Human keypoint data
>>
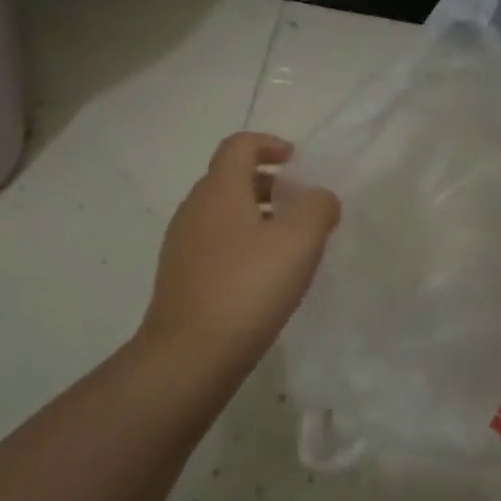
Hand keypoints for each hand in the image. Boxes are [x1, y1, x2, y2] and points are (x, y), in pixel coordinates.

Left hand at [139, 132, 341, 368]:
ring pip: (224, 213)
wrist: (189, 356)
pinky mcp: (181, 276)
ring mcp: (183, 244)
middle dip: (269, 184)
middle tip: (301, 207)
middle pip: (231, 178)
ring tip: (290, 246)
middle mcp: (195, 209)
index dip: (270, 144)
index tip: (298, 163)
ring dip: (258, 216)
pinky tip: (264, 278)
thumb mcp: (299, 241)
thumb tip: (318, 198)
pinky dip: (243, 244)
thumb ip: (317, 208)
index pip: (240, 145)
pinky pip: (217, 243)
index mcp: (219, 190)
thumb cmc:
<<
• Exercise objective:
Starting at the line in the records above that contains "middle pip: (231, 178)", output every line up to and including the last one, with nothing added.

• Task response:
middle pip: (231, 178)
ring tip: (290, 246)
middle mcp: (195, 209)
index dip: (270, 144)
index tip: (298, 163)
ring dip: (258, 216)
pinky tip: (264, 278)
thumb mcp: (299, 241)
thumb tip: (318, 198)
pinky dip: (243, 244)
thumb ip: (317, 208)
index pip: (240, 145)
pinky pip: (217, 243)
index mcp: (219, 190)
thumb cmc:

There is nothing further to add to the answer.